Vidéaste, documentariste, commissaire, gestionnaire culturelle. Grande prêtresse du cercle de militantes lesbiennes et féministes du GIV de Montréal depuis 1989, Anne Golden fut un pilier des festivals du film féminin de Montréal au fil des années 1980 ainsi que l’une des programmeuses principales du festival montréalais Image+Nation pendant une bonne partie des années 1990. Golden est également une magicienne électronique accomplie du kitsch lesbien satirique, des politiques sexuelles astucieuses et de l’esthétisme vidéo versatile. Golden débuta sa carrière de production vidéo en tant que militante contre le SIDA avec Les Autres/Women and AIDS/HIV en 1991 (31), une série d’entretiens bilingues où les femmes parlaient du silence médiatique et scientifique sur le sida et le sécurisexe chez les femmes.
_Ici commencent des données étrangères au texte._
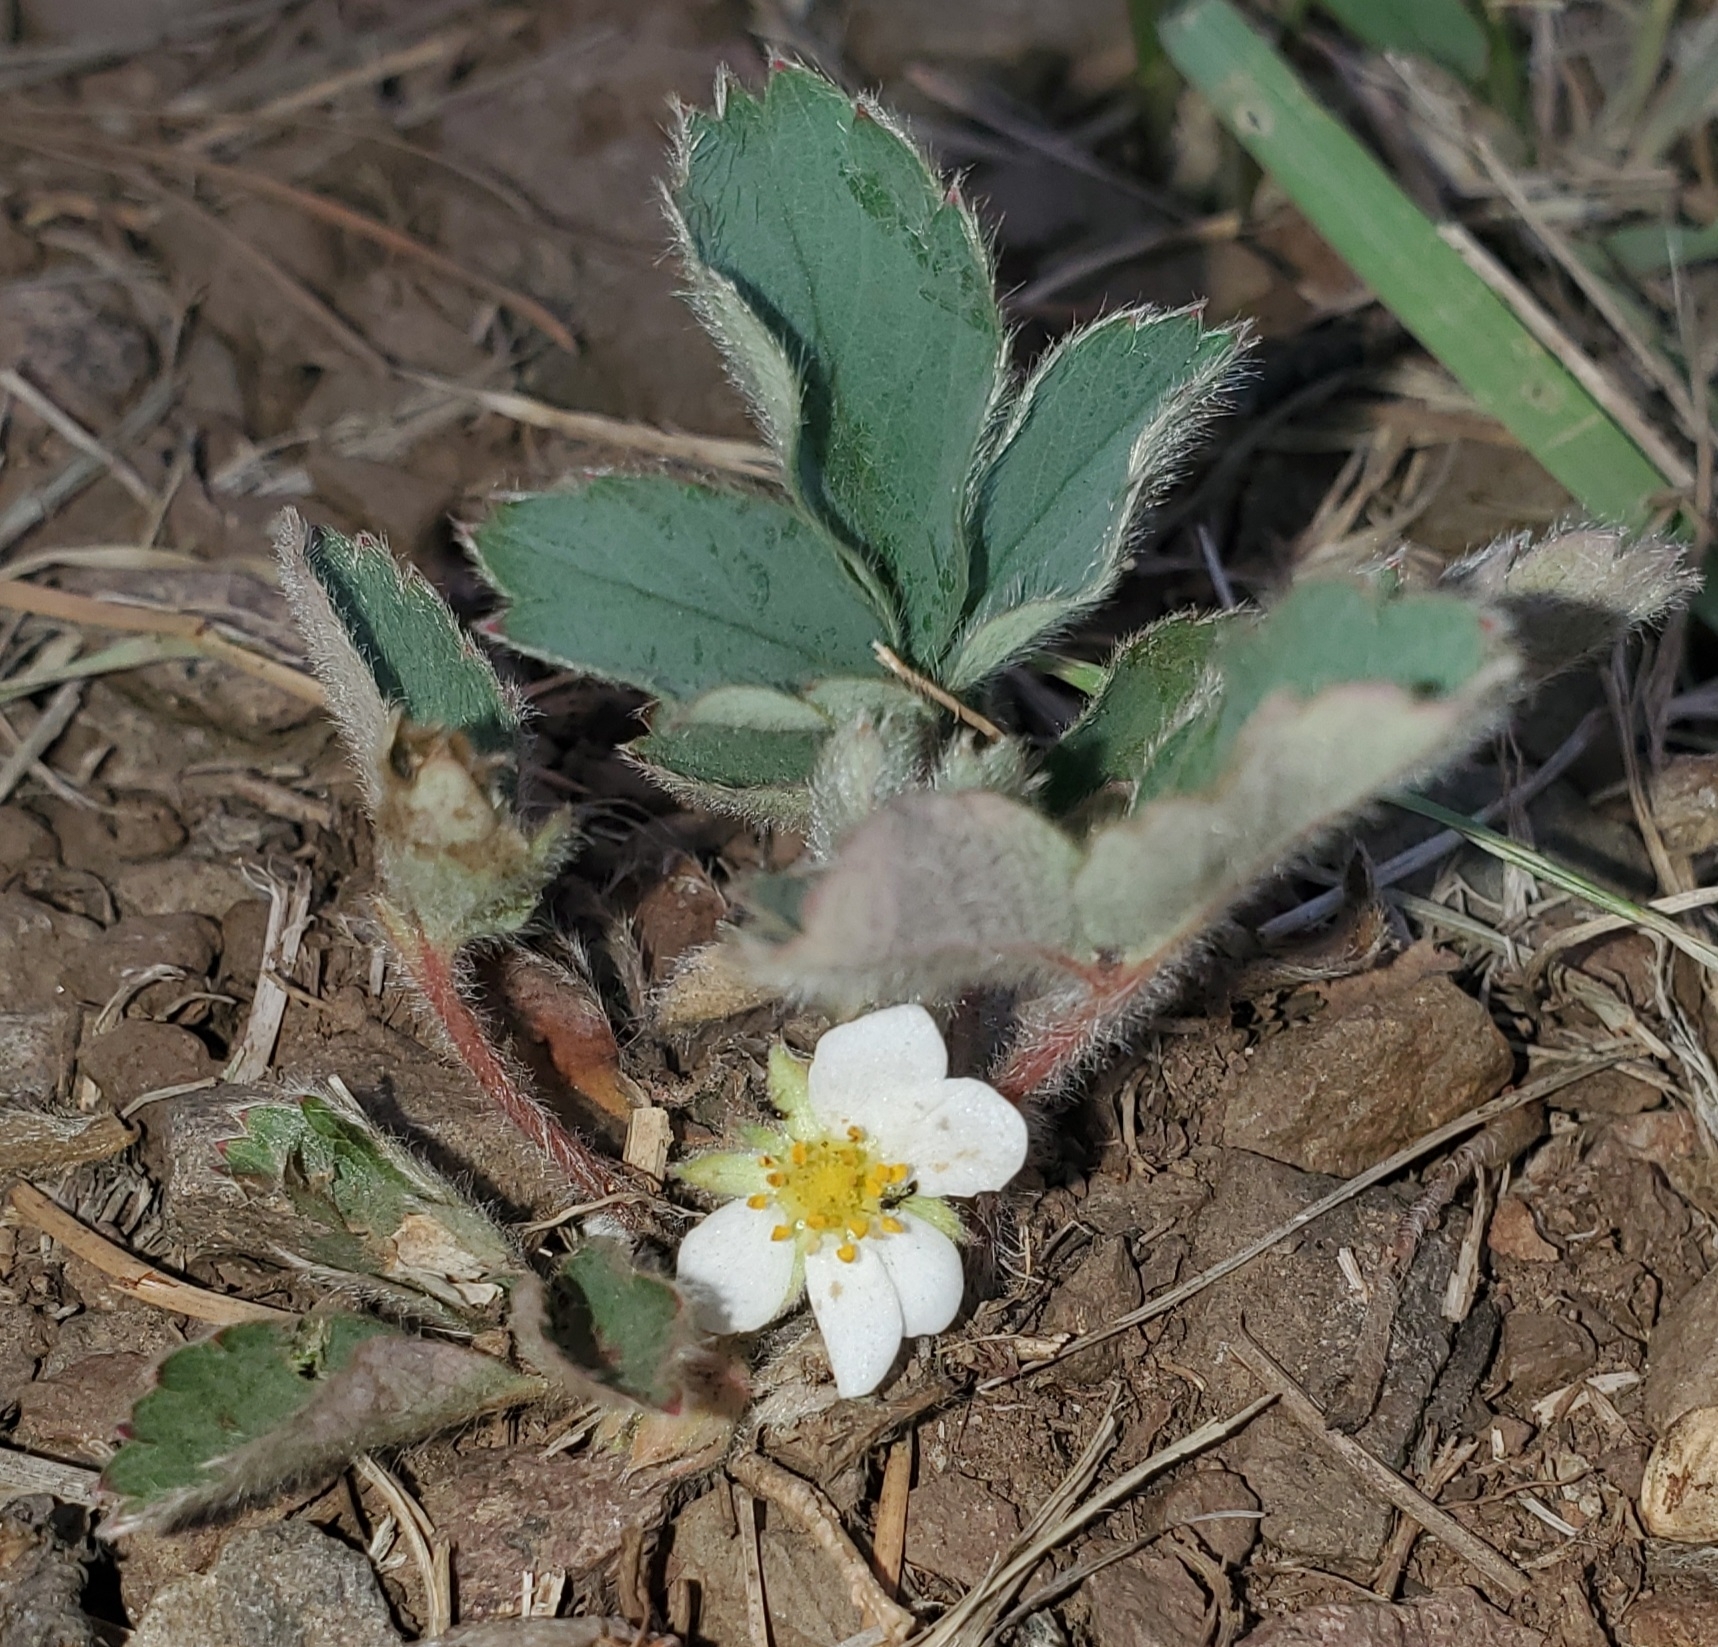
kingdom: Plantae
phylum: Tracheophyta
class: Magnoliopsida
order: Rosales
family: Rosaceae
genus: Fragaria
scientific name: Fragaria virginiana
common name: Thickleaved wild strawberry
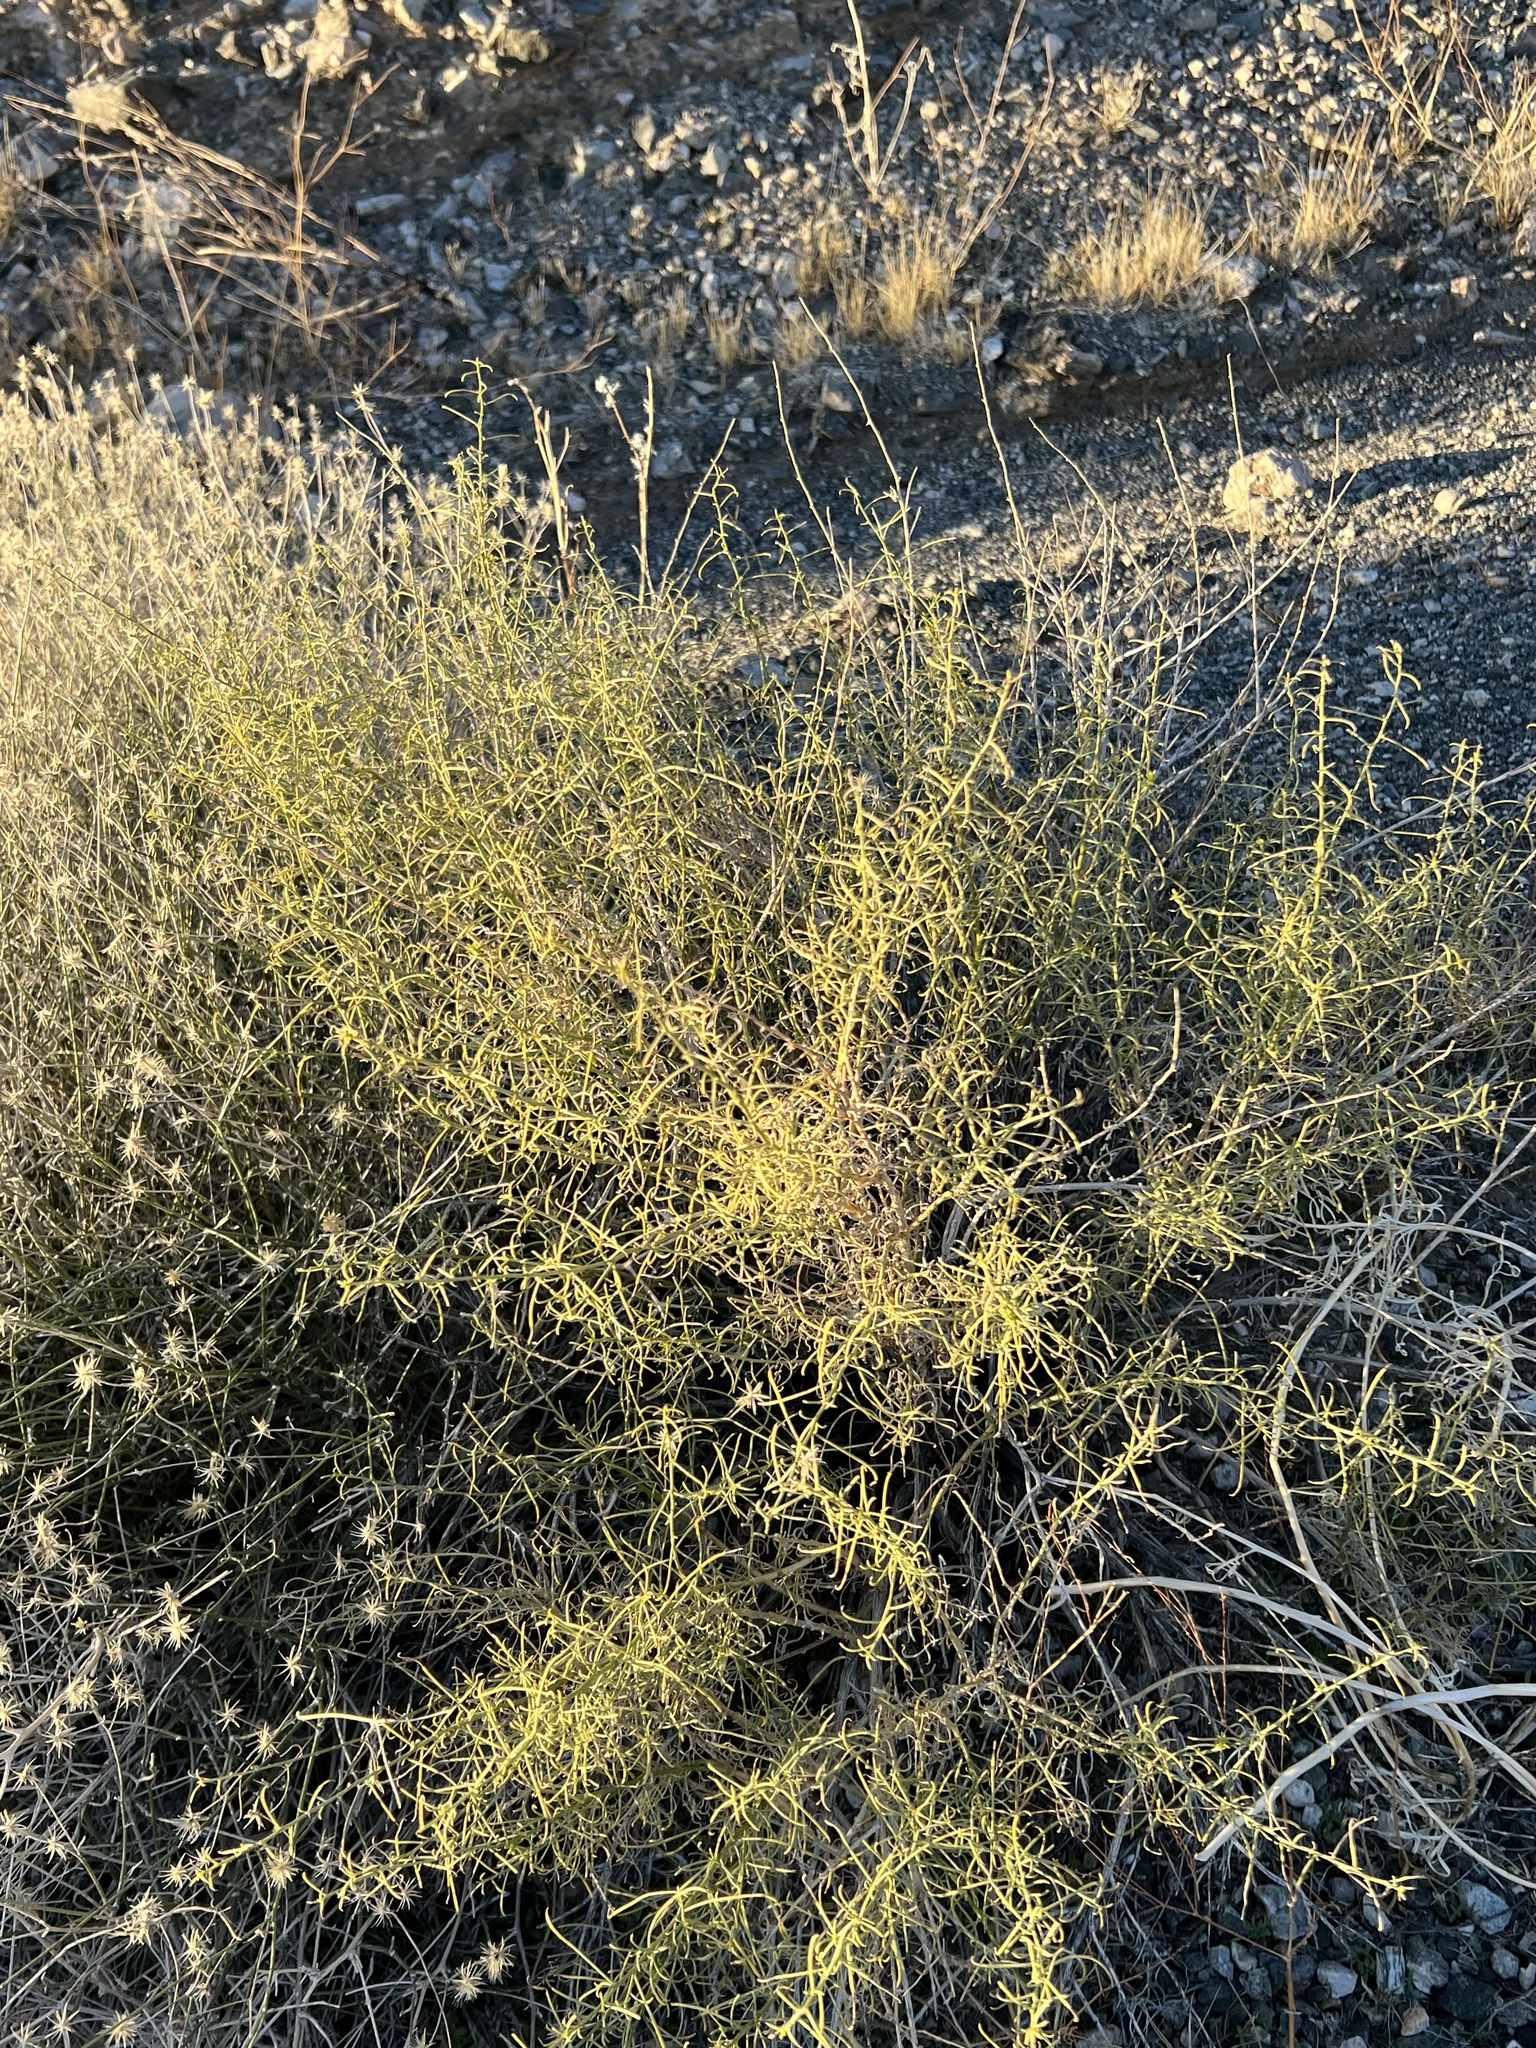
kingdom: Plantae
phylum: Tracheophyta
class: Magnoliopsida
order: Asterales
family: Asteraceae
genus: Ambrosia
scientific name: Ambrosia salsola
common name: Burrobrush
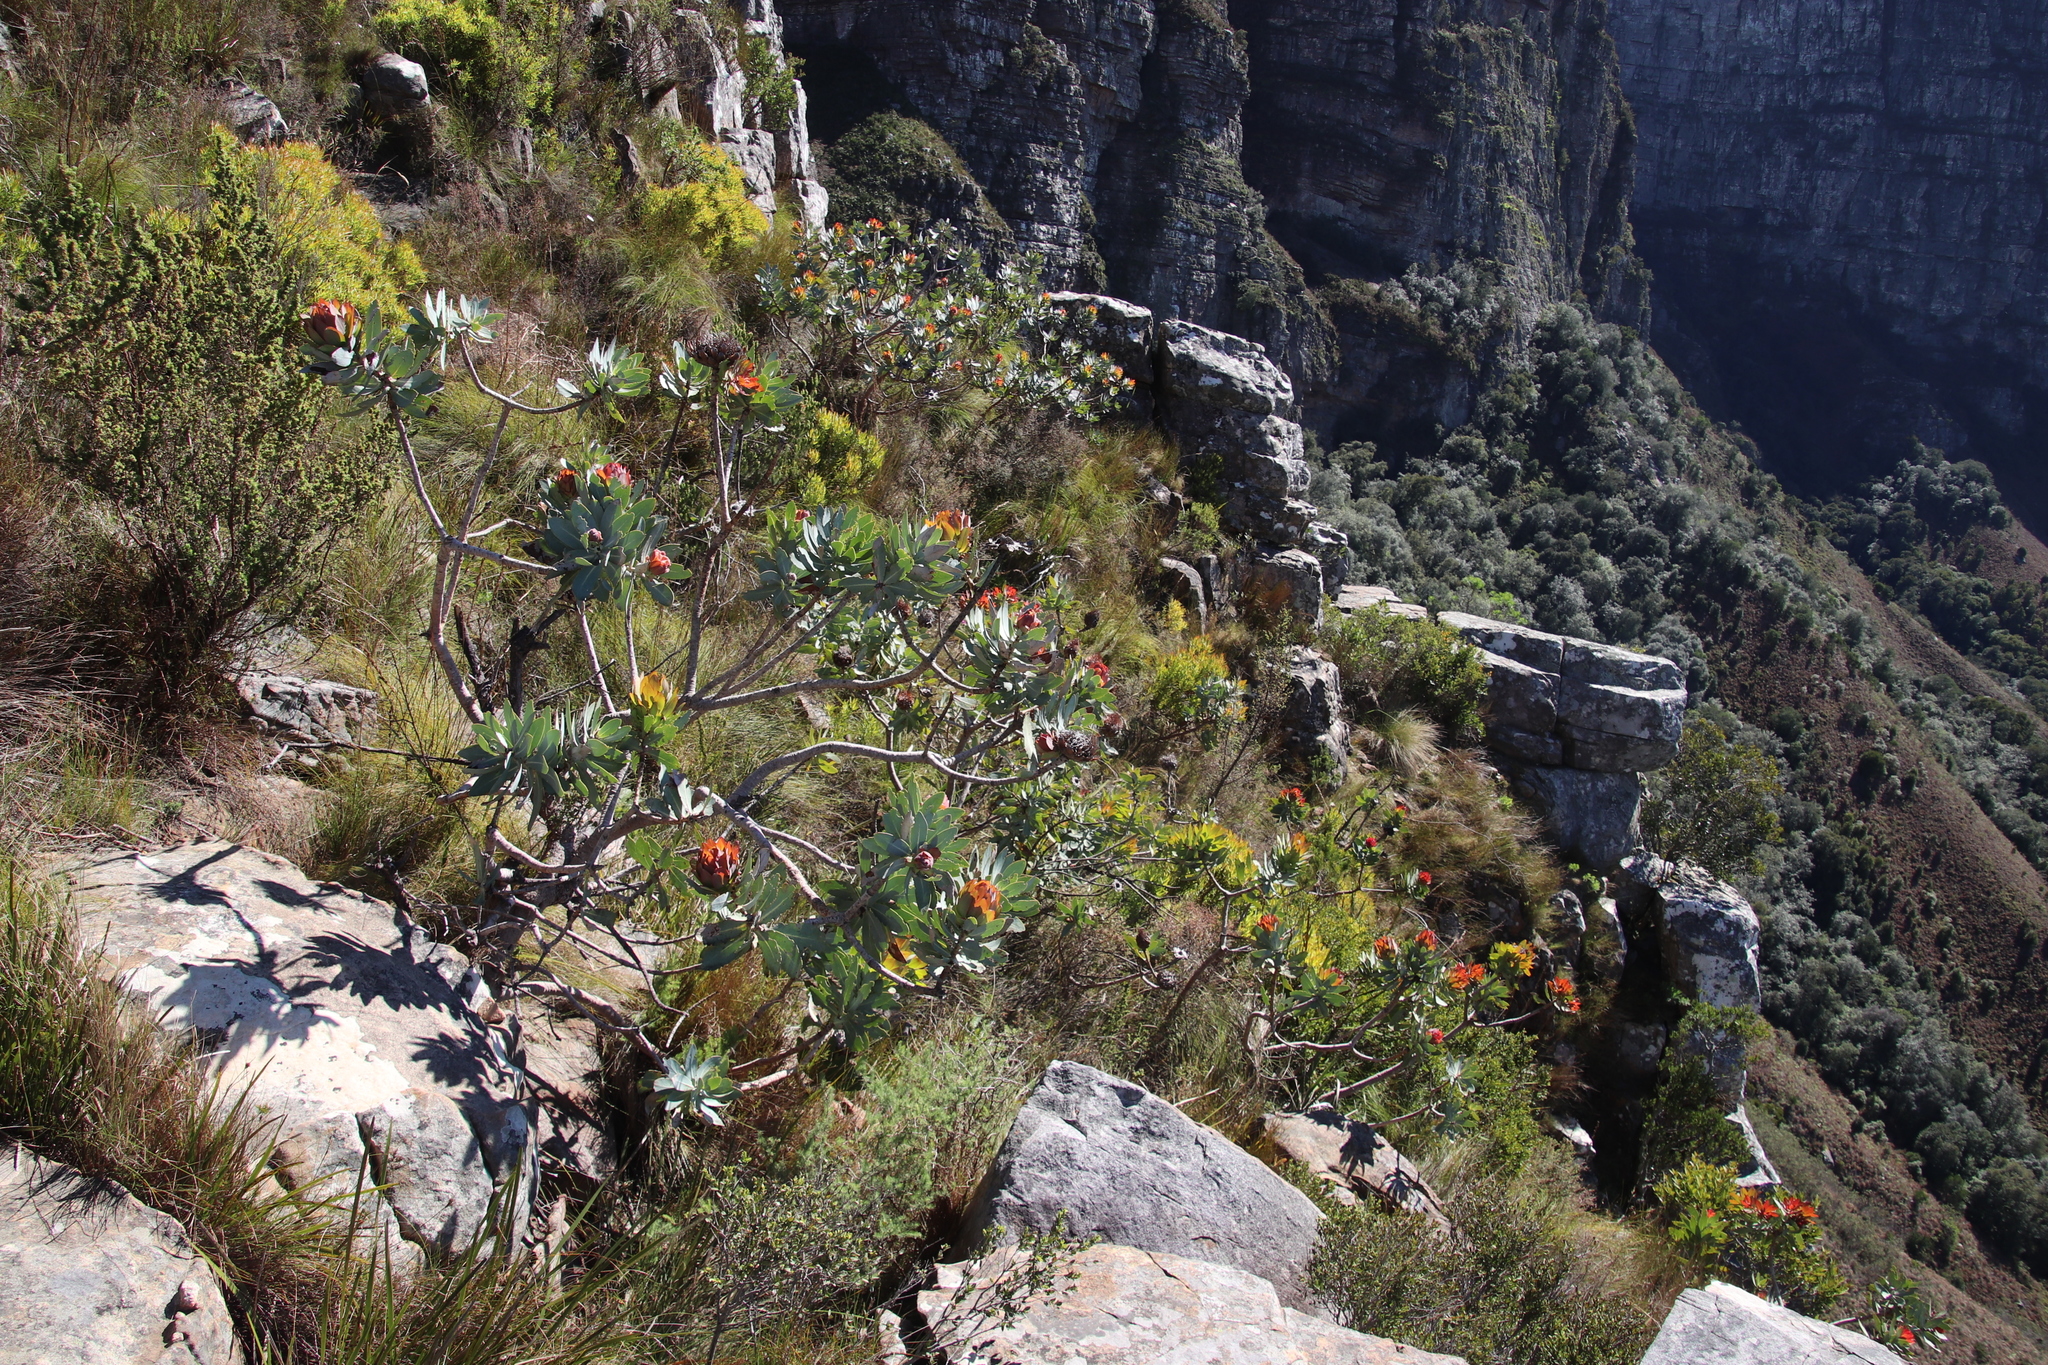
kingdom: Plantae
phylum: Tracheophyta
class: Magnoliopsida
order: Proteales
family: Proteaceae
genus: Protea
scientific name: Protea nitida
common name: Tree protea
Elle aborda à nouveau ce sujet l’année suivante dans une parodie commerciale vidéo de 30 secondes intitulée Safe Soap (PSA). Sa prochaine réalisation, une installation et vidéo indépendante intitulée Fat Chance (1994) qui inaugura son utilisation caractéristique de performance corporelle autoréflexive dans son œuvre, explorant cette fois-ci la grosseur, la honte et l’identité lesbienne. Une série ultérieure mettant en vedette le court-métrage Brothers (1998, 6), où Golden elle-même joua le rôle d’une artiste androgyne, misa sur la mascarade ainsi que l’ambiguité dans le genre alors que Big Girl Town (25) – un western spaghetti réalisé lors de la même année – traite de personnification et de masse corporelle. Plus récemment, Golden aborda l’ « insomnie lesbienne » dans Somme (2003, 12), une fantaisie poétique et déconcertante où l’artiste développe une dépendance aux cliniques de sommeil et où l’on retrouve des zombies queer somnambules, des rêves pastoraux ainsi que des… crottes de fromage. Depuis le début des années 2010, Golden enseigne au Collège John Abbott et continue son travail à la proue du GIV.